◆ **GIVEN REQUEST**
Repeat, word for word, the lines that begin with the line containing "Read that clock below. Answer like 10h57." and go on through the line containing "Shows: 10h59", including both of those lines.

◆ **DATA PROVIDED**

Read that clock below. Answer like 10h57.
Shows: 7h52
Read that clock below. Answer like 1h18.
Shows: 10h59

--

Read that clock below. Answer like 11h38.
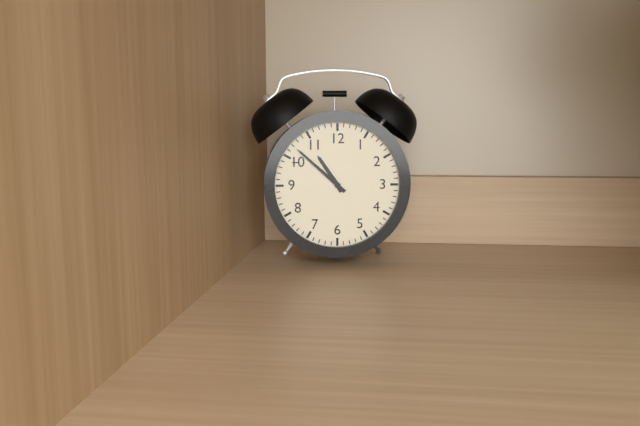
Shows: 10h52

◆ **ANSWER FOR THIS EXERCISE**
Read that clock below. Answer like 10h57.
Shows: 7h52
Read that clock below. Answer like 1h18.
Shows: 10h59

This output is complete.